These limitations require the development of new technologies and therapies to address the ocular issues of service members, which is the goal of Department of Defense’s Vision Research Program. To reach this goal, the VRP has established the Hypothesis Development Award, which “supports the exploration of highly innovative, untested, high-risk/high-gain concepts, theories, paradigms, and/or methods that address an important problem in traumatic vision injuries.”
With a background in biomedical engineering and an expertise in developing new methods of targeted delivery of medications, Assistant Professor Andrew MacKay is uniquely suited to meet these criteria.

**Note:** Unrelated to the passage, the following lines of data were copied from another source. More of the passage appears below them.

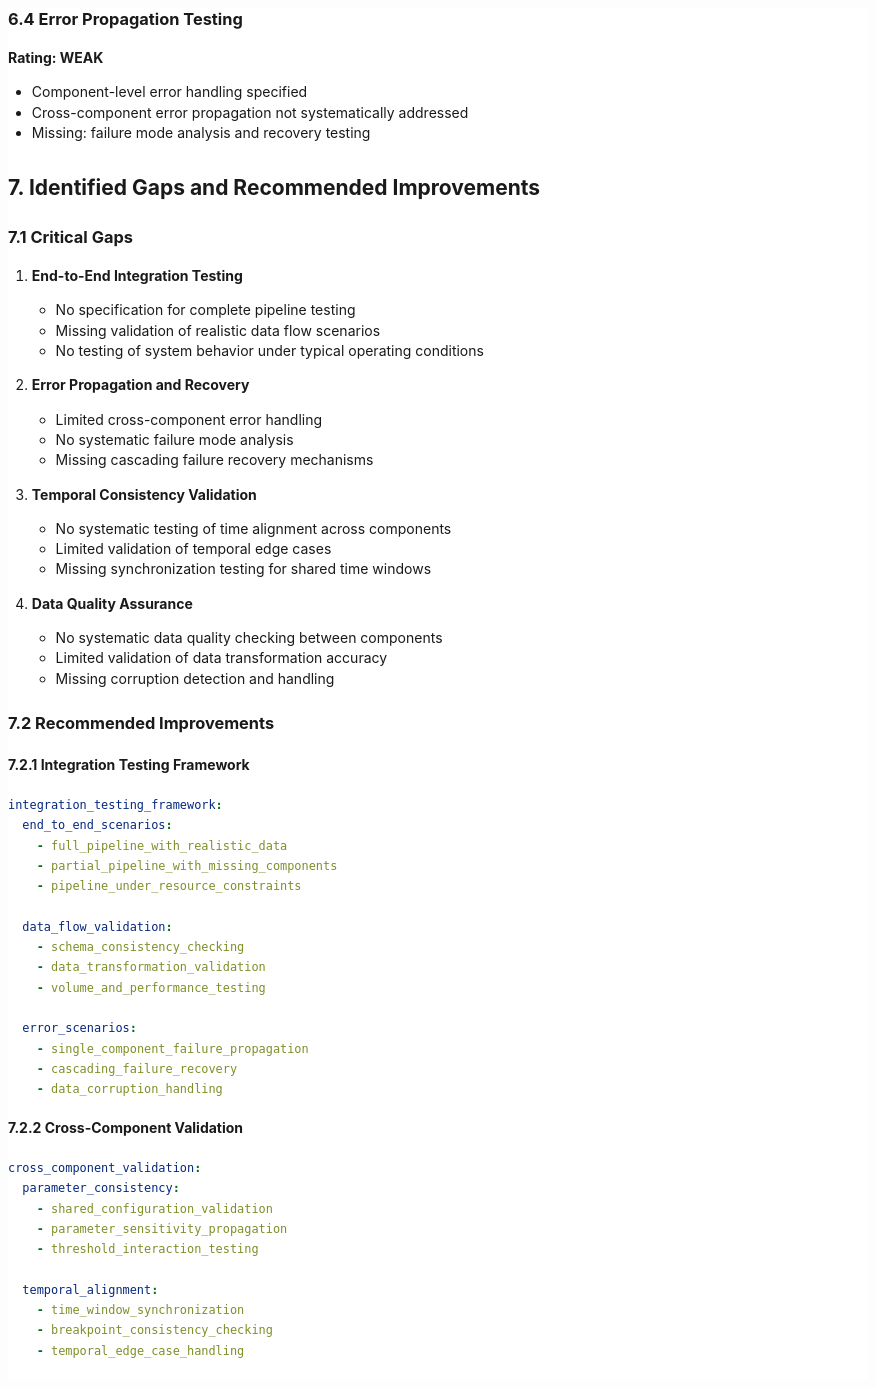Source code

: ### 6.4 Error Propagation Testing
**Rating: WEAK**
- Component-level error handling specified
- Cross-component error propagation not systematically addressed
- Missing: failure mode analysis and recovery testing

## 7. Identified Gaps and Recommended Improvements

### 7.1 Critical Gaps

1. **End-to-End Integration Testing**
   - No specification for complete pipeline testing
   - Missing validation of realistic data flow scenarios
   - No testing of system behavior under typical operating conditions

2. **Error Propagation and Recovery**
   - Limited cross-component error handling
   - No systematic failure mode analysis
   - Missing cascading failure recovery mechanisms

3. **Temporal Consistency Validation**
   - No systematic testing of time alignment across components
   - Limited validation of temporal edge cases
   - Missing synchronization testing for shared time windows

4. **Data Quality Assurance**
   - No systematic data quality checking between components
   - Limited validation of data transformation accuracy
   - Missing corruption detection and handling

### 7.2 Recommended Improvements

#### 7.2.1 Integration Testing Framework
```yaml
integration_testing_framework:
  end_to_end_scenarios:
    - full_pipeline_with_realistic_data
    - partial_pipeline_with_missing_components
    - pipeline_under_resource_constraints
  
  data_flow_validation:
    - schema_consistency_checking
    - data_transformation_validation
    - volume_and_performance_testing
  
  error_scenarios:
    - single_component_failure_propagation
    - cascading_failure_recovery
    - data_corruption_handling
```

#### 7.2.2 Cross-Component Validation
```yaml
cross_component_validation:
  parameter_consistency:
    - shared_configuration_validation
    - parameter_sensitivity_propagation
    - threshold_interaction_testing
  
  temporal_alignment:
    - time_window_synchronization
    - breakpoint_consistency_checking
    - temporal_edge_case_handling
  
```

MacKay has received a two-year, $250,000 Hypothesis Development Award for his project, “Treatment of the Cornea using Transcytotic Delivery into the Tear Film.” Vice Dean Sarah Hamm-Alvarez, the Gavin S. Herbert Professor in Pharmaceutical Sciences, is a co-investigator on the project.
“The primary goal of the proposed work is to develop a novel targeted protein-based drug and delivery system that can be administered once by injection following acute ocular trauma in a combat situation,” explains MacKay. “This will provide sustained release of therapeutics to initiate wound healing, sustain tissue lubrication in an arid environment, and prevent further damage to delicate ocular surface tissue during transport to state-of-the-art medical facilities.”
MacKay will investigate the feasibility of novel ligand-targeted elastin-like polypeptide nanoparticle-based drug delivery to the eye’s lacrimal gland and anterior segment, which has the potential to treat not only eye injuries sustained during combat, but also a variety of eye diseases that affect the general population as well.
“This platform technology and specific approach are applicable to other chronic and acute diseases of the eye that do not respond effectively to topical eye drop administration, due to the need for frequent administration and poor patient compliance,” says MacKay.
These conditions include glaucoma, severe scleritis, peripheral ulcerative keratitis and mycotitic keratitis, which collectively affect more than 3 million Americans each year.
Furthermore, MacKay hopes that the development a successful elastin-like polypeptide nanoparticle platform technology will not only lead to breakthroughs in the treatment of eye diseases, but that this technology “will be readily translatable to address new and unmet challenges by providing a platform for the sustained release of other therapeutic recombinant proteins” to treat a variety of diseases.